Były rzecznik prasowy MON i b. szef gabinetu politycznego ministra Antoniego Macierewicza, Bartłomiej Misiewicz, został w poniedziałek pełnomocnikiem zarządu państwowej Polskiej Grupy Zbrojeniowej ds. komunikacji w spółce.
W środę „Rzeczpospolita” oraz „Fakt” podały informację o rzekomych zarobkach Misiewicza. Według gazet będzie on zarabiał 50 tys. zł miesięcznie za pracę na stanowisku pełnomocnika zarządu ds. komunikacji w PGZ i może liczyć na służbowy samochód.

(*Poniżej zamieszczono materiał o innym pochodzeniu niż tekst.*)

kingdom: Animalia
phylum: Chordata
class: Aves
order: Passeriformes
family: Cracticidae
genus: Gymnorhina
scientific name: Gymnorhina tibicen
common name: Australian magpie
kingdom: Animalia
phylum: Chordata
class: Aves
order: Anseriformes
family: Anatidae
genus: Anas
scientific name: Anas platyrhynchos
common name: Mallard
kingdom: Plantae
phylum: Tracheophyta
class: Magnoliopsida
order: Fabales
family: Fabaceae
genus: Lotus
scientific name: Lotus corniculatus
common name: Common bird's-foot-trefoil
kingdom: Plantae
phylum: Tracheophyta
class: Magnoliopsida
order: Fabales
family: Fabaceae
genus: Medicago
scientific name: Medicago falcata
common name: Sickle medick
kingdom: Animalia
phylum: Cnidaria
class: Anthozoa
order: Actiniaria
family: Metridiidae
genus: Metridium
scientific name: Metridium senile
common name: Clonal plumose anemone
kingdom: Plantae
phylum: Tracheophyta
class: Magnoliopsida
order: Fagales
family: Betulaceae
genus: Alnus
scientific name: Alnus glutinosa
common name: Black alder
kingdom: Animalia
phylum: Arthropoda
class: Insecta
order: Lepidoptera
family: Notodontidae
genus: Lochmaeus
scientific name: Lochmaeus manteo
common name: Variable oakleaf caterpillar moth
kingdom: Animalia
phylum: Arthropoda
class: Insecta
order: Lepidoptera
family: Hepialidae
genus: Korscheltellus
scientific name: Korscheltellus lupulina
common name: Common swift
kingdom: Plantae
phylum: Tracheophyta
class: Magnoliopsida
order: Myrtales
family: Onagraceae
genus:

Na środowym briefingu prezes PiS odniósł się do tej wiadomości: – Chciałbym powiedzieć kilka słów w tej bulwersującej sprawie, która dzisiaj znalazła się w mediach. Chodzi o pana Misiewicza. Otóż zaraz po przybyciu do siedziby partii – a prosto stąd jadę do siedziby partii – podpiszę decyzję o jego zawieszeniu w prawach członka partii.
– Także podjąłem już – chociaż to jeszcze trzeba zrealizować – decyzję o powołaniu komisji PiS ds. zbadania całej tej sprawy, zarówno tego ostatniego wydarzenia, jak i tych poprzednich – dodał.
Jarosław Kaczyński podkreślił: – W Prawie i Sprawiedliwości w okresie pomiędzy posiedzeniami komitetu politycznego prezes partii wypełnia funkcje komitetu. Mam więc prawo powołać taką komisję i z tego prawa mam właśnie zamiar skorzystać.
– Komisja, mam nadzieję, będzie działała szybko, chociaż oczywiście troszkę czasu to zajmie. Wtedy wyjaśnimy wszystkie szczegóły wszystkich wydarzeń, które tak bulwersowały opinię publiczną w ciągu ostatnich miesięcy – oświadczył lider PiS.
Według rzecznika PGZ Łukasza Prusa nie jest prawdą, że miesięczne wynagrodzenie Misiewicza wyniesie 50 tys. zł. Rzecznik dodał, że wynagrodzenie żadnego z pełnomocników zarządu spółki nie sięga tej kwoty.
Bartłomiej Misiewicz już pracował w PGZ; 31 sierpnia 2016 r. został powołany w skład jej rady nadzorczej.